The canonical form should be favoured; this is the form usually recorded in dictionaries. Hopefully there is at least one dictionary, and good enough.

In principle, the name is retained at the singular and nominative form. If only the plural form is used, this must be indicated. If the language has a plural form, it can be ignored if it is formed in a regular way. If not, it should be mentioned, above all when it has consequences on the alphabetic order. For languages with declensions, it may be useful to mention the accusative or genitive forms, if such forms cannot be derived simply from the nominative.

Examples :

  • Rumanian: sg. non articulated vînătă or vânătă, aubergine ; sg. articulated vînăta or vânăta ; pl. non articulated vinete ; pl. articulated vinetele.
  • Rumanian: sg. non articulated pătlăgea or pătlăgică, aubergine or tomato ; sg. articulated pătlăgeaua or pătlăgica ; pl. non articulated pătlăgele ; pl. articulated pătlăgelele.
  • Rumanian: sg. non articulated varză, chou ; sg. articulated varza ; pl. non articulated verze ; pl. articulated verzele.

Bantu languages distinguish nominal classes, which serve to form the plural, but also (for plants) to distinguish the plant and its product. Such names are included in a class by adding different prefixes to the base name, which is quite embarrassing for the lexicographer, because names are scattered throughout the dictionary.

-- TASK BRIEF --
Reproduce the note on recording names in dictionaries above, word for word and in full.

-- MATERIAL SHOWN --
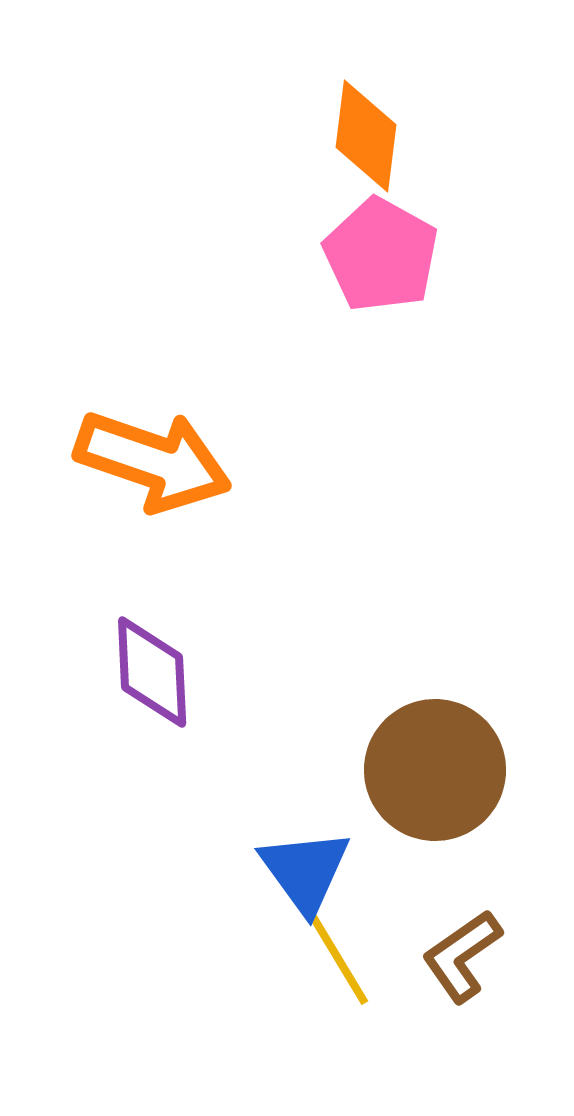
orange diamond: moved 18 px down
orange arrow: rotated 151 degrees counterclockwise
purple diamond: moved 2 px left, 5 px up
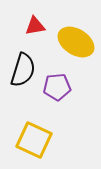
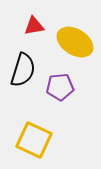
red triangle: moved 1 px left
yellow ellipse: moved 1 px left
purple pentagon: moved 3 px right
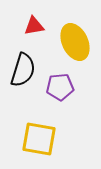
yellow ellipse: rotated 33 degrees clockwise
yellow square: moved 5 px right, 1 px up; rotated 15 degrees counterclockwise
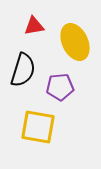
yellow square: moved 1 px left, 12 px up
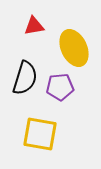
yellow ellipse: moved 1 px left, 6 px down
black semicircle: moved 2 px right, 8 px down
yellow square: moved 2 px right, 7 px down
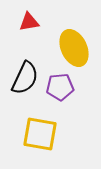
red triangle: moved 5 px left, 4 px up
black semicircle: rotated 8 degrees clockwise
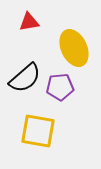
black semicircle: rotated 24 degrees clockwise
yellow square: moved 2 px left, 3 px up
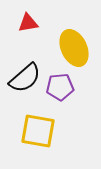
red triangle: moved 1 px left, 1 px down
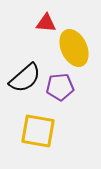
red triangle: moved 18 px right; rotated 15 degrees clockwise
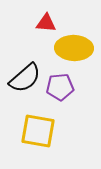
yellow ellipse: rotated 63 degrees counterclockwise
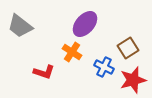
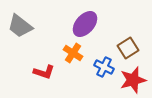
orange cross: moved 1 px right, 1 px down
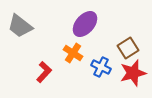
blue cross: moved 3 px left
red L-shape: rotated 65 degrees counterclockwise
red star: moved 7 px up
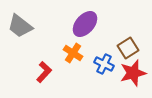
blue cross: moved 3 px right, 3 px up
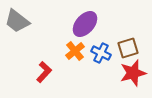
gray trapezoid: moved 3 px left, 5 px up
brown square: rotated 15 degrees clockwise
orange cross: moved 2 px right, 2 px up; rotated 18 degrees clockwise
blue cross: moved 3 px left, 11 px up
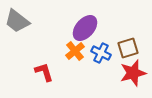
purple ellipse: moved 4 px down
red L-shape: rotated 60 degrees counterclockwise
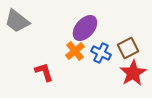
brown square: rotated 10 degrees counterclockwise
red star: rotated 16 degrees counterclockwise
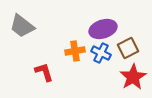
gray trapezoid: moved 5 px right, 5 px down
purple ellipse: moved 18 px right, 1 px down; rotated 32 degrees clockwise
orange cross: rotated 30 degrees clockwise
red star: moved 4 px down
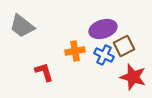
brown square: moved 4 px left, 2 px up
blue cross: moved 3 px right, 2 px down
red star: rotated 24 degrees counterclockwise
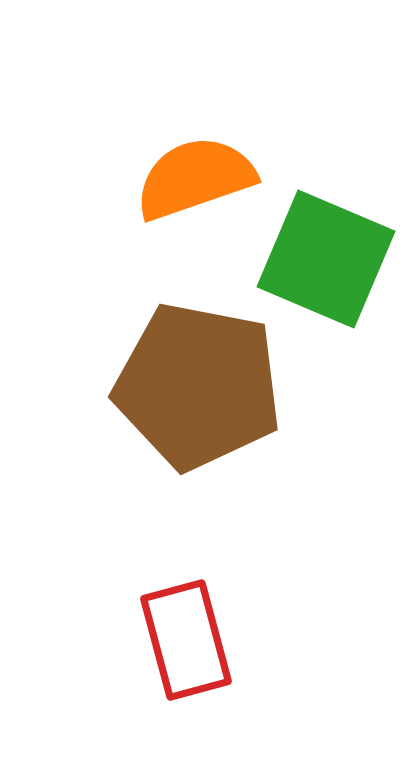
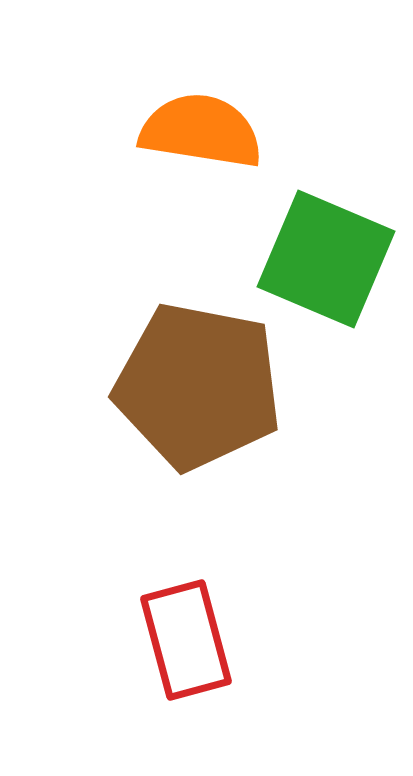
orange semicircle: moved 6 px right, 47 px up; rotated 28 degrees clockwise
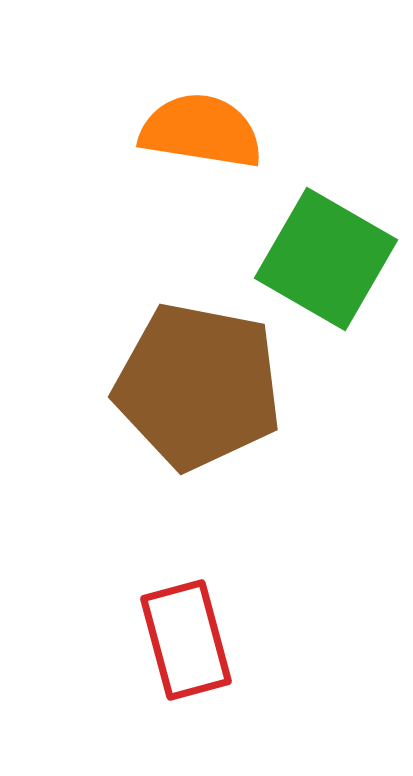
green square: rotated 7 degrees clockwise
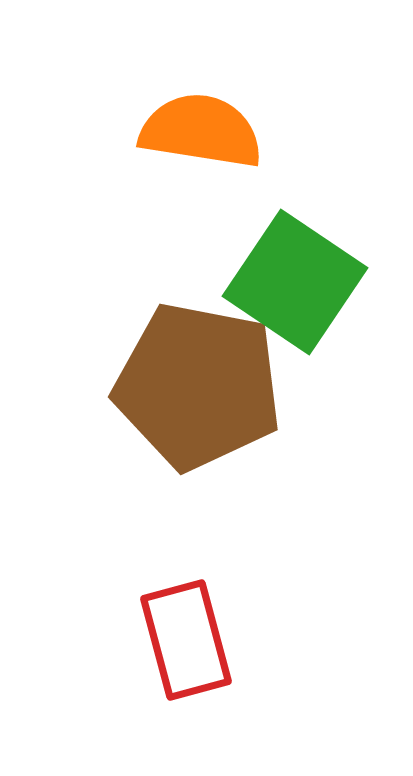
green square: moved 31 px left, 23 px down; rotated 4 degrees clockwise
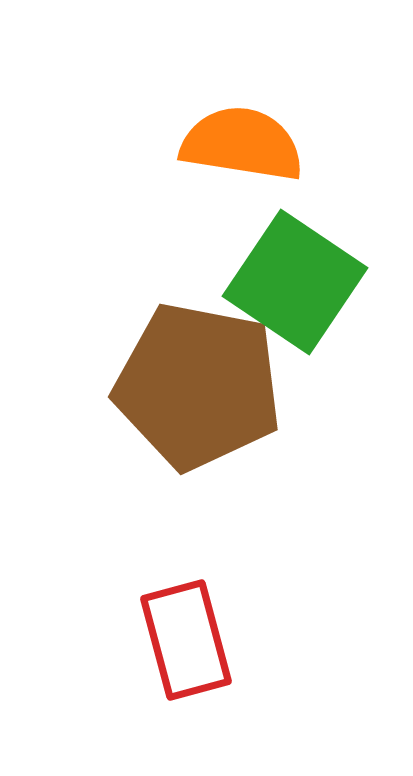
orange semicircle: moved 41 px right, 13 px down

-- SOLUTION TO THIS PROBLEM --
The canonical form should be favoured; this is the form usually recorded in dictionaries. Hopefully there is at least one dictionary, and good enough.

In principle, the name is retained at the singular and nominative form. If only the plural form is used, this must be indicated. If the language has a plural form, it can be ignored if it is formed in a regular way. If not, it should be mentioned, above all when it has consequences on the alphabetic order. For languages with declensions, it may be useful to mention the accusative or genitive forms, if such forms cannot be derived simply from the nominative.

Examples :

  • Rumanian: sg. non articulated vînătă or vânătă, aubergine ; sg. articulated vînăta or vânăta ; pl. non articulated vinete ; pl. articulated vinetele.
  • Rumanian: sg. non articulated pătlăgea or pătlăgică, aubergine or tomato ; sg. articulated pătlăgeaua or pătlăgica ; pl. non articulated pătlăgele ; pl. articulated pătlăgelele.
  • Rumanian: sg. non articulated varză, chou ; sg. articulated varza ; pl. non articulated verze ; pl. articulated verzele.

Bantu languages distinguish nominal classes, which serve to form the plural, but also (for plants) to distinguish the plant and its product. Such names are included in a class by adding different prefixes to the base name, which is quite embarrassing for the lexicographer, because names are scattered throughout the dictionary.